The threshold controls the sensitivity of the model’s predictions. Tuning it is an application-specific decision that depends on how your users interact with the agent and what the cost of a wrong prediction is:

  • Lower threshold (0.3-0.4): More aggressive detection, responds faster but may trigger on mid-sentence pauses. Use this for fast-paced interactions where responsiveness matters more than accuracy, such as customer service bots handling simple queries.
  • Default threshold (0.5): Balanced detection for general conversation.
  • Higher threshold (0.6-0.8): Conservative detection, waits longer but avoids false triggers. Use this for applications where premature responses are disruptive, such as tutoring or therapy contexts.
// For a fast-paced customer service bot
detector, err := turndetection.NewProvider(ctx, "onnx", turndetection.DefaultConfig(),
turndetection.WithModelPath(modelPath),
turndetection.WithThreshold(0.4), // Respond quickly
turndetection.WithMinSilenceDuration(250*time.Millisecond),
)
// For a patient tutoring assistant
detector, err := turndetection.NewProvider(ctx, "onnx", turndetection.DefaultConfig(),
turndetection.WithModelPath(modelPath),
turndetection.WithThreshold(0.7), // Wait for clear turn boundaries
turndetection.WithMinSilenceDuration(600*time.Millisecond),
)

The ONNX provider works with any compatible turn-detection model.
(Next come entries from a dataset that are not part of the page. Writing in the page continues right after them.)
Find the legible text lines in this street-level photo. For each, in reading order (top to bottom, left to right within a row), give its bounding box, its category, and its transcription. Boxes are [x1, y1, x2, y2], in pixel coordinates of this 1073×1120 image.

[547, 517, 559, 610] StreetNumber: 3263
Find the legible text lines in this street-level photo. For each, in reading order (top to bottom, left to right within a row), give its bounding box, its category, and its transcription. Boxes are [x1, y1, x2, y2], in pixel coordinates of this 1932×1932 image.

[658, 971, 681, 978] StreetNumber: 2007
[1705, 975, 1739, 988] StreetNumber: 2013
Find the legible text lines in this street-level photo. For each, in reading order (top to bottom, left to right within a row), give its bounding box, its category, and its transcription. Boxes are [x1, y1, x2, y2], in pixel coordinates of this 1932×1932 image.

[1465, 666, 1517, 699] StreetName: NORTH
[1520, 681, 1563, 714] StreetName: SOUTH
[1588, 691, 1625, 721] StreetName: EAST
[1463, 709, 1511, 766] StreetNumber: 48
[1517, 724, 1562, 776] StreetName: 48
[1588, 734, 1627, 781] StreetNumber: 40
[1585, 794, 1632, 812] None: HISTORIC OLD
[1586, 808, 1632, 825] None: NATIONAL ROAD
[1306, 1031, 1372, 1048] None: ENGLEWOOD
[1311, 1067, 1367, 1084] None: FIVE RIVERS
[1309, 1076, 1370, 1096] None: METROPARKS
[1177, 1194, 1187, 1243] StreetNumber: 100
The ONNX Runtime format is chosen because it provides cross-platform inference without requiring a specific ML framework at runtime. When selecting a model, consider these factors:

FactorGuidance
Input formatMust match your audio format (sample rate, encoding)
LatencySmaller models run faster; target < 10ms per frame
AccuracyEvaluate on your domain-specific test set
LanguageMultilingual models vs. language-specific models
  1. Set the TURN_MODEL_PATH environment variable to your ONNX model path.
  2. Run the application with sample audio.
  3. Verify that DetectTurn correctly identifies turn boundaries.
  4. Test with a range of threshold values and measure the false positive/negative rate.
  5. Compare latency and accuracy against the heuristic provider.